# [DOCUMENT EXCERPT]
/---

Contributions and Support - Philosophy

The Philosophy Behind All This

I've been seeing lots of websites and projects that have some sort of "donations" or "contributions" page where people can contribute whatever they think is fair to support projects they feel are useful. For a while (about 6 months) I've thought about putting up such a page on sculptors.com, but ironically, have kept myself too busy to even get around to asking others for support! I do seem to get lots of feedback and letters of support in email, so I am getting the message that people seem to like my ideas and value the work that I'm doing.

The catch is that, up to this point, even if someone *did* want to support my work, there really wasn't any way to purchase anything. There isn't a book, yet, or a video, and I don't charge admission on the website or membership to be on any mailing lists. So I came up with an idea which I thought might make an interesting experiment...set up a page where people could make contributions if they so choose, and where they get to point out things that they'd like me to work on.

So someone who feels that I should focus my attention on bringing a project such as the disaster-relief domes to marketability, or getting the geodesic hubs manufactured for sale as greenhouse kits (one of my current major thrusts) can make a contribution and "purchase my attention", as it were, and essentially hire me to work on the projects they think are most important.

\---

# [TASKS]
1. From the contributions philosophy page, transcribe the passage that begins at the words "The catch is" and stops after the words "to work on.".
2. According to the contributions philosophy page, for about how long has the writer thought about putting up a contributions page on sculptors.com?

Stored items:
/---

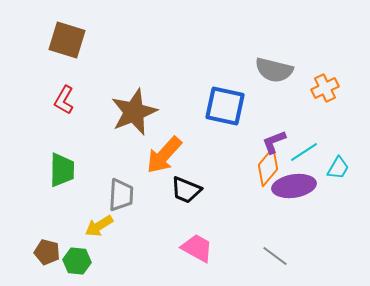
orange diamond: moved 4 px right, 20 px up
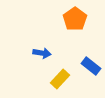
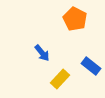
orange pentagon: rotated 10 degrees counterclockwise
blue arrow: rotated 42 degrees clockwise
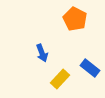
blue arrow: rotated 18 degrees clockwise
blue rectangle: moved 1 px left, 2 px down
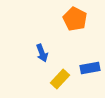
blue rectangle: rotated 48 degrees counterclockwise
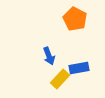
blue arrow: moved 7 px right, 3 px down
blue rectangle: moved 11 px left
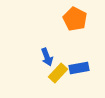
blue arrow: moved 2 px left, 1 px down
yellow rectangle: moved 2 px left, 6 px up
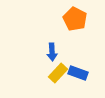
blue arrow: moved 5 px right, 5 px up; rotated 18 degrees clockwise
blue rectangle: moved 1 px left, 5 px down; rotated 30 degrees clockwise
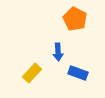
blue arrow: moved 6 px right
yellow rectangle: moved 26 px left
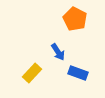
blue arrow: rotated 30 degrees counterclockwise
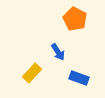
blue rectangle: moved 1 px right, 5 px down
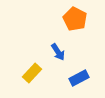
blue rectangle: rotated 48 degrees counterclockwise
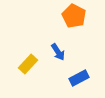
orange pentagon: moved 1 px left, 3 px up
yellow rectangle: moved 4 px left, 9 px up
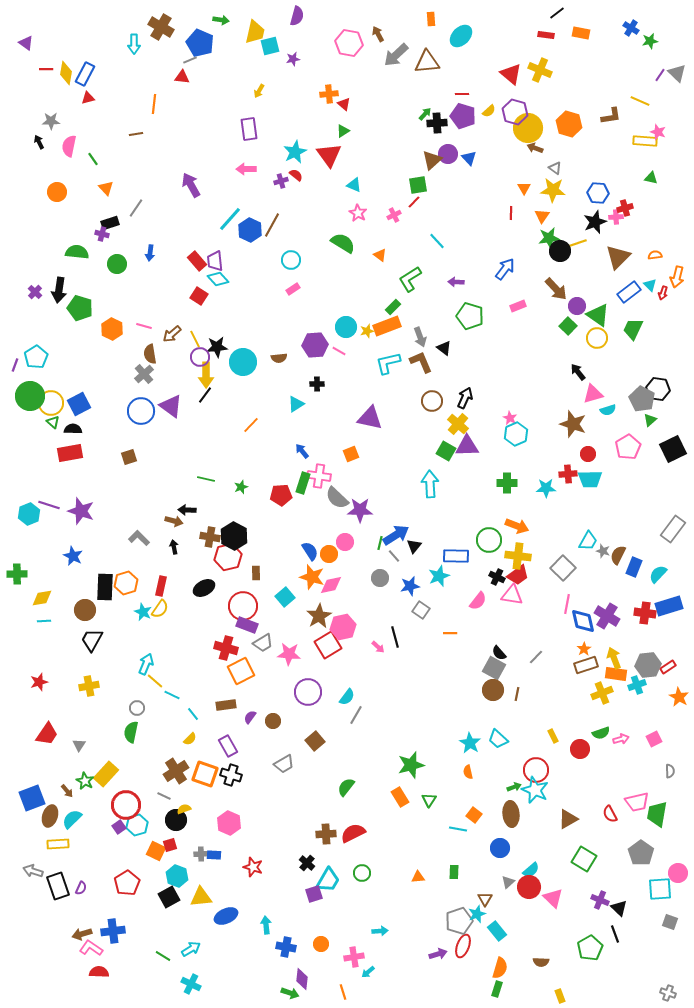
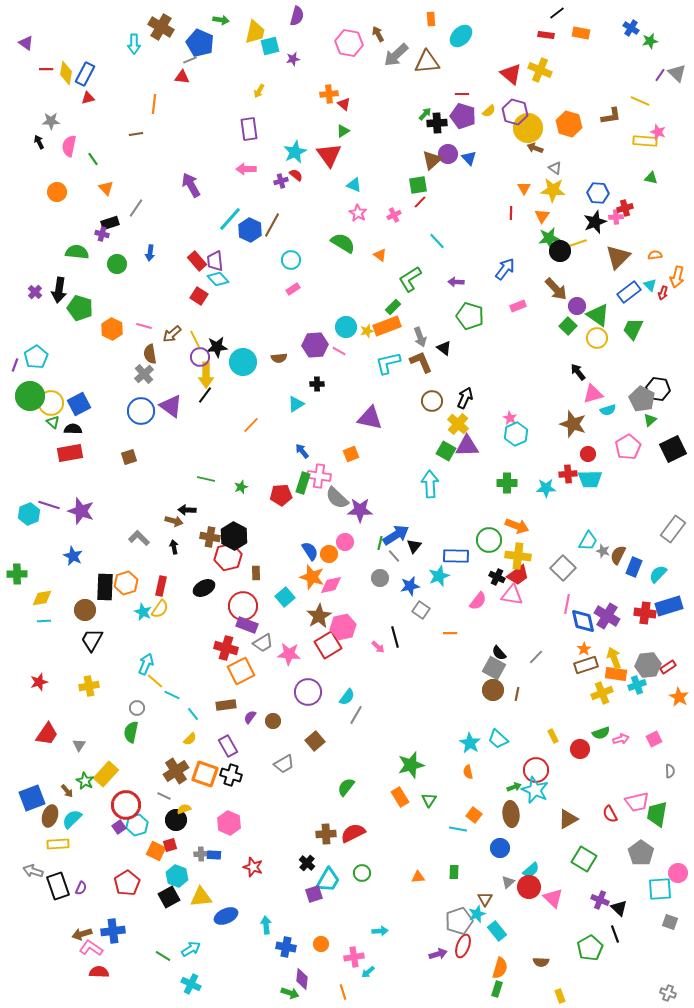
red line at (414, 202): moved 6 px right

\---

# [SOLUTIONS TO THE TASKS]
1.
The catch is that, up to this point, even if someone *did* want to support my work, there really wasn't any way to purchase anything. There isn't a book, yet, or a video, and I don't charge admission on the website or membership to be on any mailing lists. So I came up with an idea which I thought might make an interesting experiment...set up a page where people could make contributions if they so choose, and where they get to point out things that they'd like me to work on.

2. About six months.